Requirement
Set down the listing again, word for word.

Exercise input
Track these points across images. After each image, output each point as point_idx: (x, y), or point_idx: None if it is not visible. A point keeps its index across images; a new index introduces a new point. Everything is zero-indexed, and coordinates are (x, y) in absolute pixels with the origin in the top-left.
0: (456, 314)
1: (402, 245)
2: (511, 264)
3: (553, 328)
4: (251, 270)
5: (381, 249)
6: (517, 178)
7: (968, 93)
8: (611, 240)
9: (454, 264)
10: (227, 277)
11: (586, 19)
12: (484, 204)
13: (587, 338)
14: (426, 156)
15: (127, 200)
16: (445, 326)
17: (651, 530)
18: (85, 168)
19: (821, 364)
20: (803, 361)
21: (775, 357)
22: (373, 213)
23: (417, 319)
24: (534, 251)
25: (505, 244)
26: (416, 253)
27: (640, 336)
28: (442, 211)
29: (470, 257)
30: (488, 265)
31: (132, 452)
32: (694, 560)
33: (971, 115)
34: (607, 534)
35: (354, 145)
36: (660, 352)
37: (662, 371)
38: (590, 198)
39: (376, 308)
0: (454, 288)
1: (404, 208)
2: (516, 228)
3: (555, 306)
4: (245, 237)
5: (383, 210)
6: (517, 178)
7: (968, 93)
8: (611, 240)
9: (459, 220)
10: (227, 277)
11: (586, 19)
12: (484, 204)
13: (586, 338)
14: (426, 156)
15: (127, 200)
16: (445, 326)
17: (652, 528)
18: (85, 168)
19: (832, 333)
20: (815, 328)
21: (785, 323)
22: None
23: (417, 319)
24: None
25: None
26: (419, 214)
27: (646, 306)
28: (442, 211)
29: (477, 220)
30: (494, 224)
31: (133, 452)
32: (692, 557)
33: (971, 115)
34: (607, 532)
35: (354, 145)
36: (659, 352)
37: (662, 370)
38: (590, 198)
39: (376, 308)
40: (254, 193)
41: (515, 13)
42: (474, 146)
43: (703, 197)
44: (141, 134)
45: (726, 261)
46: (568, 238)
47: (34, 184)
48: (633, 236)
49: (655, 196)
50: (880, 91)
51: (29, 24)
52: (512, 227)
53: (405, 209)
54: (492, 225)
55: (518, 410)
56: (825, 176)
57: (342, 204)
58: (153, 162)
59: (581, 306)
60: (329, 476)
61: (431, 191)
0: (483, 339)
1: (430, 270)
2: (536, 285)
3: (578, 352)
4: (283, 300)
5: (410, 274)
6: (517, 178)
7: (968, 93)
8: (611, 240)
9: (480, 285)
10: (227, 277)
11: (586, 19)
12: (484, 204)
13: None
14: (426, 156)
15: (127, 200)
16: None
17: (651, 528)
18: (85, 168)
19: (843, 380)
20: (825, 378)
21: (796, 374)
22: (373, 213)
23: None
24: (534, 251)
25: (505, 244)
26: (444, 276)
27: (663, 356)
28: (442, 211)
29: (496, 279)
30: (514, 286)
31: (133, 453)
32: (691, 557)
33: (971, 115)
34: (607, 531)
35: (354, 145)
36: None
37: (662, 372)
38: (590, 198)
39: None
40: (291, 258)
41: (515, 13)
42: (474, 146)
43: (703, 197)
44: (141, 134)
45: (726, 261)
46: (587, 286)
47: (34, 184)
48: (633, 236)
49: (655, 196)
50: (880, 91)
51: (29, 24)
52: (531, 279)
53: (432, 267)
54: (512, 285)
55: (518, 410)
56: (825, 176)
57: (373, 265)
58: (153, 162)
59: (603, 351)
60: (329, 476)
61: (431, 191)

Answer below
Track these points across images. After each image, output each point as point_idx: (x, y), or point_idx: None if it is not visible. A point keeps its index across images; a new index introduces a new point. Everything is zero-indexed, and coordinates are (x, y) in absolute pixels with the origin in the top-left.
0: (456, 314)
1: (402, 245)
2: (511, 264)
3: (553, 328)
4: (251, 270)
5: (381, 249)
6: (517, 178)
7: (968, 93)
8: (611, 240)
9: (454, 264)
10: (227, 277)
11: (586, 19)
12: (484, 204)
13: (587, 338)
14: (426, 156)
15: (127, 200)
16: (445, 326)
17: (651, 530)
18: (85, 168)
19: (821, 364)
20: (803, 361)
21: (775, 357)
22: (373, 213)
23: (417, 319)
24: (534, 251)
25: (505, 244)
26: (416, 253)
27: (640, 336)
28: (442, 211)
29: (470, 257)
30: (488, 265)
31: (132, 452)
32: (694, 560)
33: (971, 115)
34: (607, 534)
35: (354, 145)
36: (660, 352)
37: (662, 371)
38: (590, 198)
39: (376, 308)
0: (454, 288)
1: (404, 208)
2: (516, 228)
3: (555, 306)
4: (245, 237)
5: (383, 210)
6: (517, 178)
7: (968, 93)
8: (611, 240)
9: (459, 220)
10: (227, 277)
11: (586, 19)
12: (484, 204)
13: (586, 338)
14: (426, 156)
15: (127, 200)
16: (445, 326)
17: (652, 528)
18: (85, 168)
19: (832, 333)
20: (815, 328)
21: (785, 323)
22: None
23: (417, 319)
24: None
25: None
26: (419, 214)
27: (646, 306)
28: (442, 211)
29: (477, 220)
30: (494, 224)
31: (133, 452)
32: (692, 557)
33: (971, 115)
34: (607, 532)
35: (354, 145)
36: (659, 352)
37: (662, 370)
38: (590, 198)
39: (376, 308)
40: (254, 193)
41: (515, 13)
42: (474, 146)
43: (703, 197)
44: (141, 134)
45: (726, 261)
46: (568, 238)
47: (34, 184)
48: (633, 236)
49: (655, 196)
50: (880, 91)
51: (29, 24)
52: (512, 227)
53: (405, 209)
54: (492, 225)
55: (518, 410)
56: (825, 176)
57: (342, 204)
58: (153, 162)
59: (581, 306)
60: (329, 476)
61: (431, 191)
0: (483, 339)
1: (430, 270)
2: (536, 285)
3: (578, 352)
4: (283, 300)
5: (410, 274)
6: (517, 178)
7: (968, 93)
8: (611, 240)
9: (480, 285)
10: (227, 277)
11: (586, 19)
12: (484, 204)
13: None
14: (426, 156)
15: (127, 200)
16: None
17: (651, 528)
18: (85, 168)
19: (843, 380)
20: (825, 378)
21: (796, 374)
22: (373, 213)
23: None
24: (534, 251)
25: (505, 244)
26: (444, 276)
27: (663, 356)
28: (442, 211)
29: (496, 279)
30: (514, 286)
31: (133, 453)
32: (691, 557)
33: (971, 115)
34: (607, 531)
35: (354, 145)
36: None
37: (662, 372)
38: (590, 198)
39: None
40: (291, 258)
41: (515, 13)
42: (474, 146)
43: (703, 197)
44: (141, 134)
45: (726, 261)
46: (587, 286)
47: (34, 184)
48: (633, 236)
49: (655, 196)
50: (880, 91)
51: (29, 24)
52: (531, 279)
53: (432, 267)
54: (512, 285)
55: (518, 410)
56: (825, 176)
57: (373, 265)
58: (153, 162)
59: (603, 351)
60: (329, 476)
61: (431, 191)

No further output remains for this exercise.